My favorite criticism would be T.S. Eliot's. He explicitly states certain aspects of the book I didn't clearly understand or knew during the book. Most of all, he talked a lot about how the book was influenced by Twain himself. Also, when many of the criticisms judged Twain or rather, Huck Finn, Eliot simply states that Twain was just writing from the vantage point of an observer. He allows us to judge for ourselves whether the book was good or bad; he was objective in his book's depiction of the antebellum south. Eliot also talks about the river as an archetypal device and Huck and Jim in relation to another. While many other critics talk about each other as separate entities, Eliot believes that they were ultimately one entity in the sense that the two of them formed the book and they would be incomplete without each other. Eliot forms a rather sympathetic view on Jim because he's been through so much "bear, and bear along, the responsibility of a man."
Friday, February 10, 2012
Huck Finn: Mark Twain drops the N-bomb
I find it quite amusing that some of the criticisms were centered around his use of the n bomb and made it into a huge controversy. I don't think that it's serious because the book isn't a racist book; it's simply depicting what life was like back in the south when slavery still existed: raw and unedited. Afterall, we should experience history just as it is and not sugar-coated.

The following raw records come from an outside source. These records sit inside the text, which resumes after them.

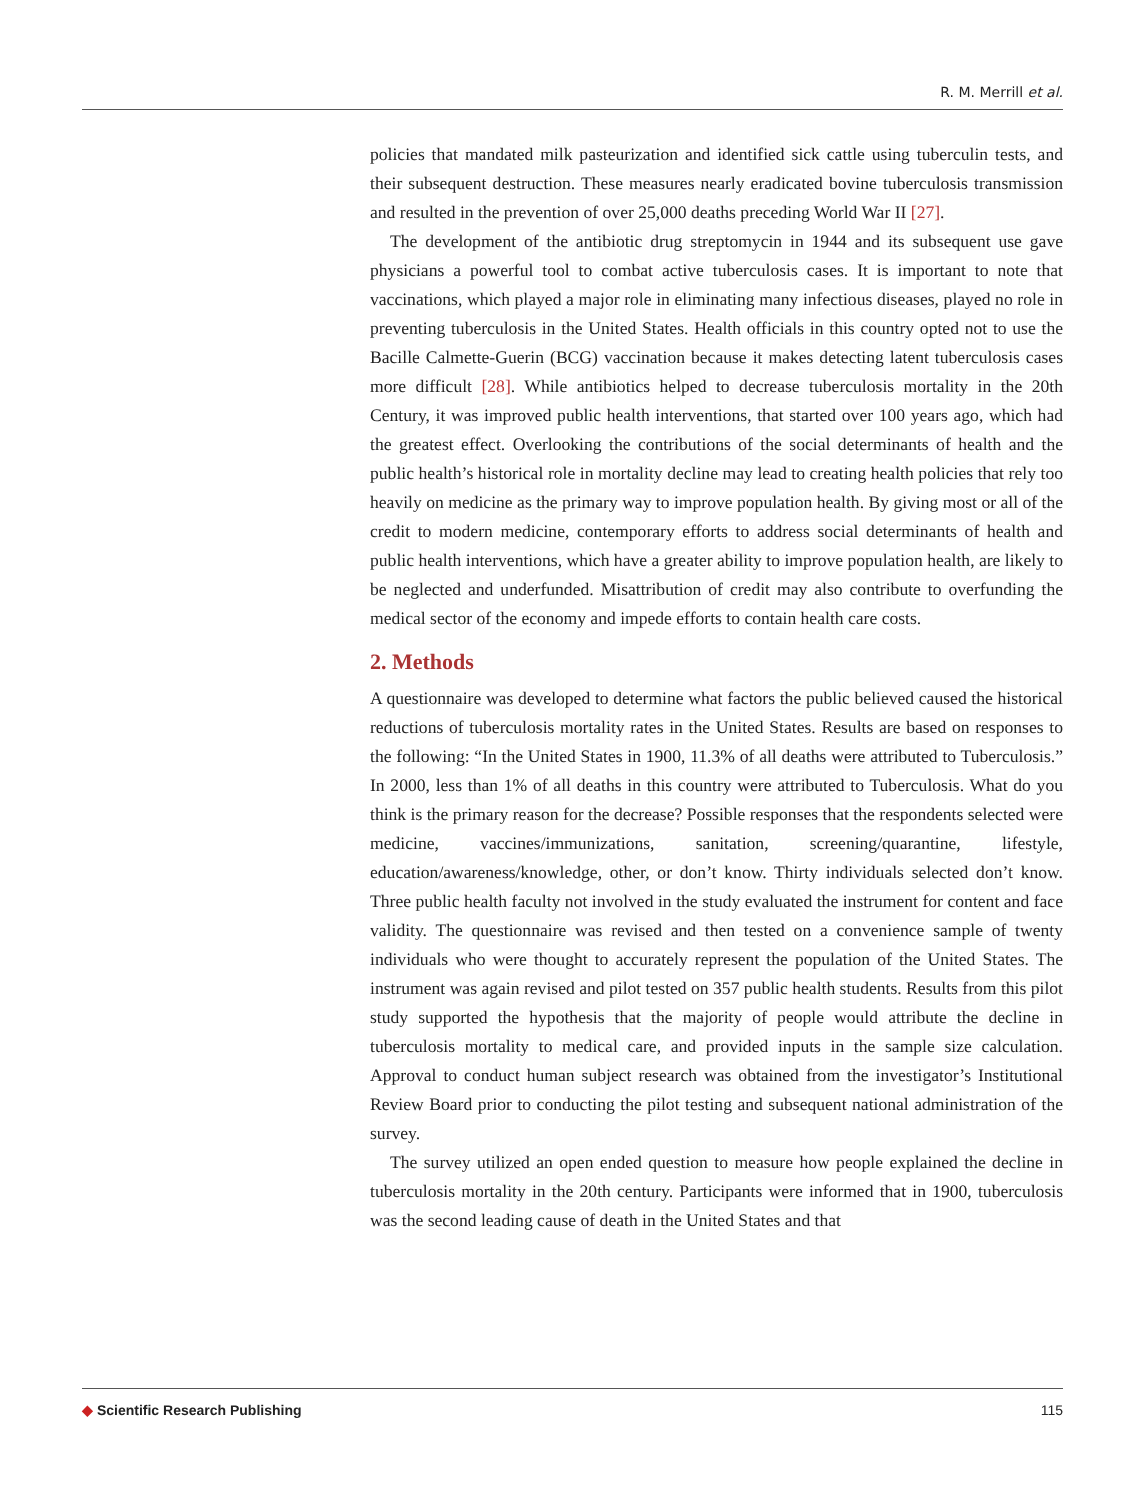R. M. Merrill et al.
policies that mandated milk pasteurization and identified sick cattle using tuberculin tests, and their subsequent destruction. These measures nearly eradicated bovine tuberculosis transmission and resulted in the prevention of over 25,000 deaths preceding World War II [27].
The development of the antibiotic drug streptomycin in 1944 and its subsequent use gave physicians a powerful tool to combat active tuberculosis cases. It is important to note that vaccinations, which played a major role in eliminating many infectious diseases, played no role in preventing tuberculosis in the United States. Health officials in this country opted not to use the Bacille Calmette-Guerin (BCG) vaccination because it makes detecting latent tuberculosis cases more difficult [28]. While antibiotics helped to decrease tuberculosis mortality in the 20th Century, it was improved public health interventions, that started over 100 years ago, which had the greatest effect. Overlooking the contributions of the social determinants of health and the public health’s historical role in mortality decline may lead to creating health policies that rely too heavily on medicine as the primary way to improve population health. By giving most or all of the credit to modern medicine, contemporary efforts to address social determinants of health and public health interventions, which have a greater ability to improve population health, are likely to be neglected and underfunded. Misattribution of credit may also contribute to overfunding the medical sector of the economy and impede efforts to contain health care costs.
2. Methods
A questionnaire was developed to determine what factors the public believed caused the historical reductions of tuberculosis mortality rates in the United States. Results are based on responses to the following: “In the United States in 1900, 11.3% of all deaths were attributed to Tuberculosis.” In 2000, less than 1% of all deaths in this country were attributed to Tuberculosis. What do you think is the primary reason for the decrease? Possible responses that the respondents selected were medicine, vaccines/immunizations, sanitation, screening/quarantine, lifestyle, education/awareness/knowledge, other, or don’t know. Thirty individuals selected don’t know. Three public health faculty not involved in the study evaluated the instrument for content and face validity. The questionnaire was revised and then tested on a convenience sample of twenty individuals who were thought to accurately represent the population of the United States. The instrument was again revised and pilot tested on 357 public health students. Results from this pilot study supported the hypothesis that the majority of people would attribute the decline in tuberculosis mortality to medical care, and provided inputs in the sample size calculation. Approval to conduct human subject research was obtained from the investigator’s Institutional Review Board prior to conducting the pilot testing and subsequent national administration of the survey.
The survey utilized an open ended question to measure how people explained the decline in tuberculosis mortality in the 20th century. Participants were informed that in 1900, tuberculosis was the second leading cause of death in the United States and that
◆ Scientific Research Publishing
115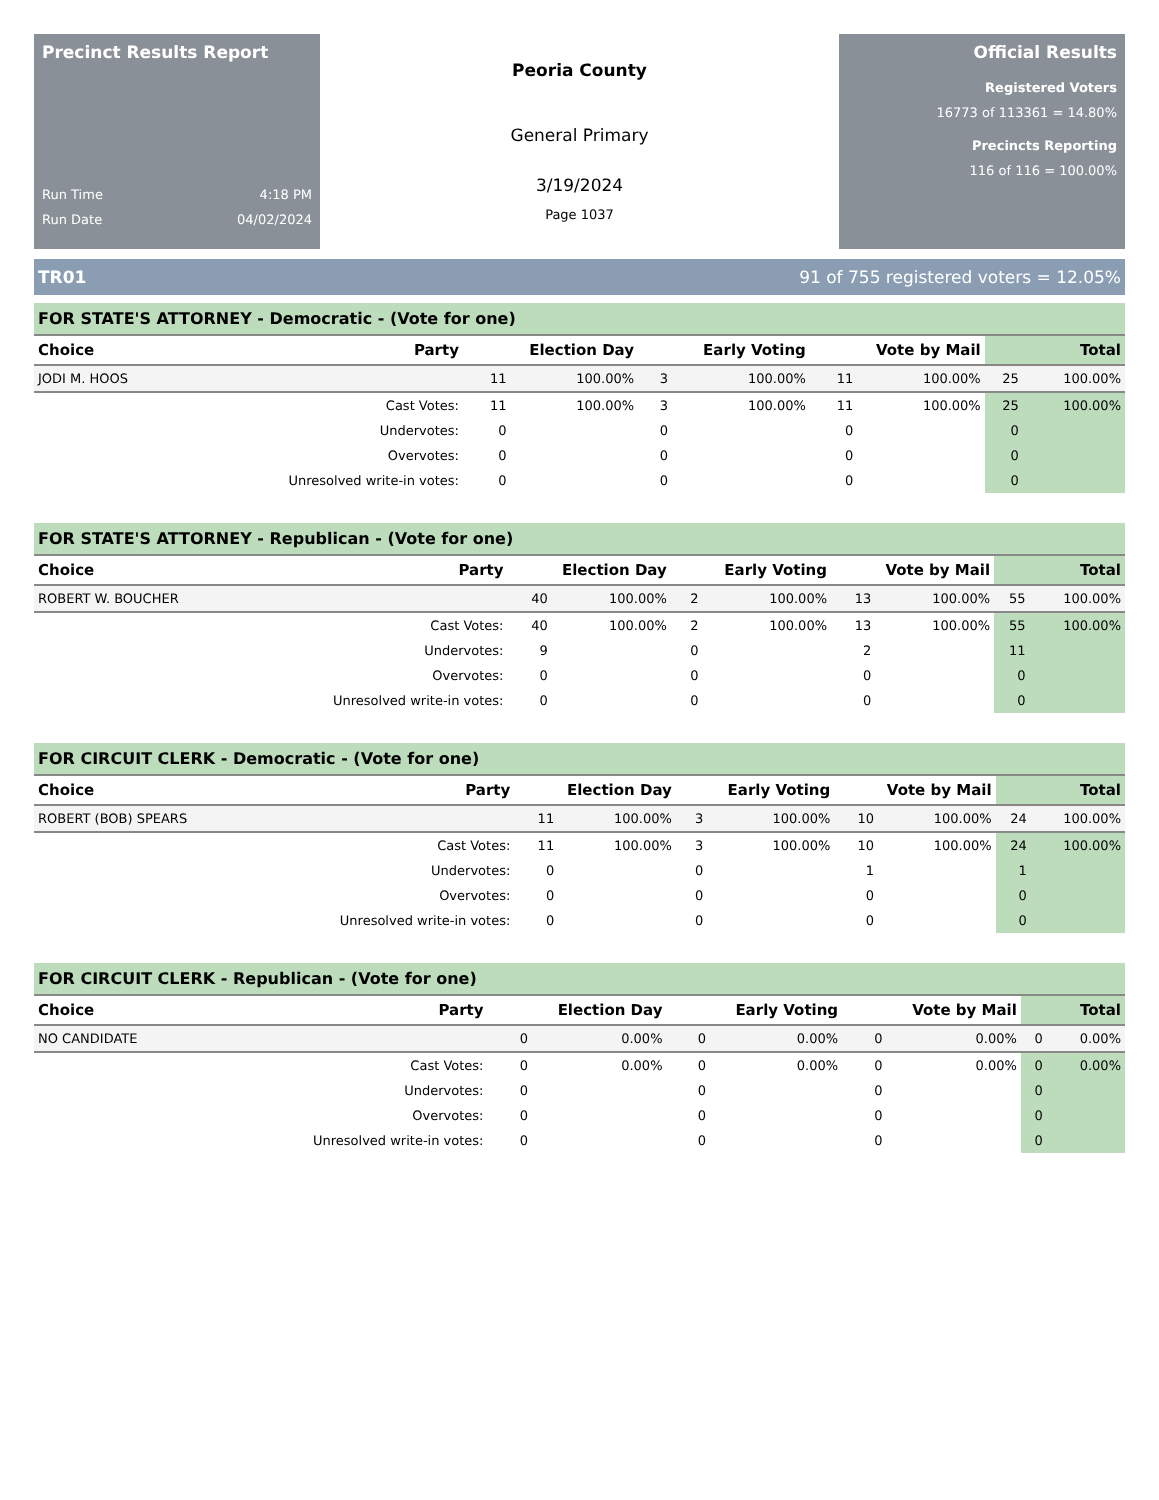Precinct Results Report
Run Time 4:18 PM
Run Date 04/02/2024
Peoria County
General Primary
3/19/2024
Page 1037
Official Results
Registered Voters
16773 of 113361 = 14.80%
Precincts Reporting
116 of 116 = 100.00%
TR01 91 of 755 registered voters = 12.05%
FOR STATE'S ATTORNEY - Democratic - (Vote for one)
| Choice | Party | Election Day | | Early Voting | | Vote by Mail | | Total | |
| --- | --- | --- | --- | --- | --- | --- | --- | --- | --- |
| JODI M. HOOS | | 11 | 100.00% | 3 | 100.00% | 11 | 100.00% | 25 | 100.00% |
| | Cast Votes: | 11 | 100.00% | 3 | 100.00% | 11 | 100.00% | 25 | 100.00% |
| | Undervotes: | 0 | | 0 | | 0 | | 0 | |
| | Overvotes: | 0 | | 0 | | 0 | | 0 | |
| | Unresolved write-in votes: | 0 | | 0 | | 0 | | 0 | |
FOR STATE'S ATTORNEY - Republican - (Vote for one)
| Choice | Party | Election Day | | Early Voting | | Vote by Mail | | Total | |
| --- | --- | --- | --- | --- | --- | --- | --- | --- | --- |
| ROBERT W. BOUCHER | | 40 | 100.00% | 2 | 100.00% | 13 | 100.00% | 55 | 100.00% |
| | Cast Votes: | 40 | 100.00% | 2 | 100.00% | 13 | 100.00% | 55 | 100.00% |
| | Undervotes: | 9 | | 0 | | 2 | | 11 | |
| | Overvotes: | 0 | | 0 | | 0 | | 0 | |
| | Unresolved write-in votes: | 0 | | 0 | | 0 | | 0 | |
FOR CIRCUIT CLERK - Democratic - (Vote for one)
| Choice | Party | Election Day | | Early Voting | | Vote by Mail | | Total | |
| --- | --- | --- | --- | --- | --- | --- | --- | --- | --- |
| ROBERT (BOB) SPEARS | | 11 | 100.00% | 3 | 100.00% | 10 | 100.00% | 24 | 100.00% |
| | Cast Votes: | 11 | 100.00% | 3 | 100.00% | 10 | 100.00% | 24 | 100.00% |
| | Undervotes: | 0 | | 0 | | 1 | | 1 | |
| | Overvotes: | 0 | | 0 | | 0 | | 0 | |
| | Unresolved write-in votes: | 0 | | 0 | | 0 | | 0 | |
FOR CIRCUIT CLERK - Republican - (Vote for one)
| Choice | Party | Election Day | | Early Voting | | Vote by Mail | | Total | |
| --- | --- | --- | --- | --- | --- | --- | --- | --- | --- |
| NO CANDIDATE | | 0 | 0.00% | 0 | 0.00% | 0 | 0.00% | 0 | 0.00% |
| | Cast Votes: | 0 | 0.00% | 0 | 0.00% | 0 | 0.00% | 0 | 0.00% |
| | Undervotes: | 0 | | 0 | | 0 | | 0 | |
| | Overvotes: | 0 | | 0 | | 0 | | 0 | |
| | Unresolved write-in votes: | 0 | | 0 | | 0 | | 0 | |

Even history books can be bias. We're socially conditioned to think certain things and I think that was most of what Twain was depicting in Huck Finn. Huck, as a child, is questioning the social dogma around him because he's been condition to think that blacks are second-class citizens and the aspects of religion, specifically Christianity. However in the end, he's unwilling to accept that and I think that's what makes the book great. Accept things that you like and not what you're forced to.